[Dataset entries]
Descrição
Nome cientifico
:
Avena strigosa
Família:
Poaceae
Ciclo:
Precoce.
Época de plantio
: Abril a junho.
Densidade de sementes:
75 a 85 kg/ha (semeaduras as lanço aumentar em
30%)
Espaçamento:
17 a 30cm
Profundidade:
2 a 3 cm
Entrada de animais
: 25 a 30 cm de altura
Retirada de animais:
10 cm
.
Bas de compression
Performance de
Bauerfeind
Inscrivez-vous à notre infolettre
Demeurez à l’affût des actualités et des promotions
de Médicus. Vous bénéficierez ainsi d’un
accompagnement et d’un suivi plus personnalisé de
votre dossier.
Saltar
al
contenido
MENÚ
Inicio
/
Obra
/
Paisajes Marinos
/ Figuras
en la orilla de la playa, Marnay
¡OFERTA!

==

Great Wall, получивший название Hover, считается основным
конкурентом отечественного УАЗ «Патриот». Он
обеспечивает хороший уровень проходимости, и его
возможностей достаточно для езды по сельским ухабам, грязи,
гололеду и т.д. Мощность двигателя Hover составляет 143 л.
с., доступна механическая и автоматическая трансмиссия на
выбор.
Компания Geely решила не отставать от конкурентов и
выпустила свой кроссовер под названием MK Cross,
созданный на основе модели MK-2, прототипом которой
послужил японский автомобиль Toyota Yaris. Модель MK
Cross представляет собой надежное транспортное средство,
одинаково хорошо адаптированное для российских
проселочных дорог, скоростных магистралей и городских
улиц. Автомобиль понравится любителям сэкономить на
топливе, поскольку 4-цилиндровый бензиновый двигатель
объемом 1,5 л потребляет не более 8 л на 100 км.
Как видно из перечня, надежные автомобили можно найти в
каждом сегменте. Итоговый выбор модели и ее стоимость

=== Work to complete ===
Copy out the lines starting at the one containing "Great Wall, получивший" and ending at the one containing "каждом сегменте. Итоговый", with both included.

=== Output of the task ===
Great Wall, получивший название Hover, считается основным
конкурентом отечественного УАЗ «Патриот». Он
обеспечивает хороший уровень проходимости, и его
возможностей достаточно для езды по сельским ухабам, грязи,
гололеду и т.д. Мощность двигателя Hover составляет 143 л.
с., доступна механическая и автоматическая трансмиссия на
выбор.
Компания Geely решила не отставать от конкурентов и
выпустила свой кроссовер под названием MK Cross,
созданный на основе модели MK-2, прототипом которой
послужил японский автомобиль Toyota Yaris. Модель MK
Cross представляет собой надежное транспортное средство,
одинаково хорошо адаптированное для российских
проселочных дорог, скоростных магистралей и городских
улиц. Автомобиль понравится любителям сэкономить на
топливе, поскольку 4-цилиндровый бензиновый двигатель
объемом 1,5 л потребляет не более 8 л на 100 км.
Как видно из перечня, надежные автомобили можно найти в
каждом сегменте. Итоговый выбор модели и ее стоимость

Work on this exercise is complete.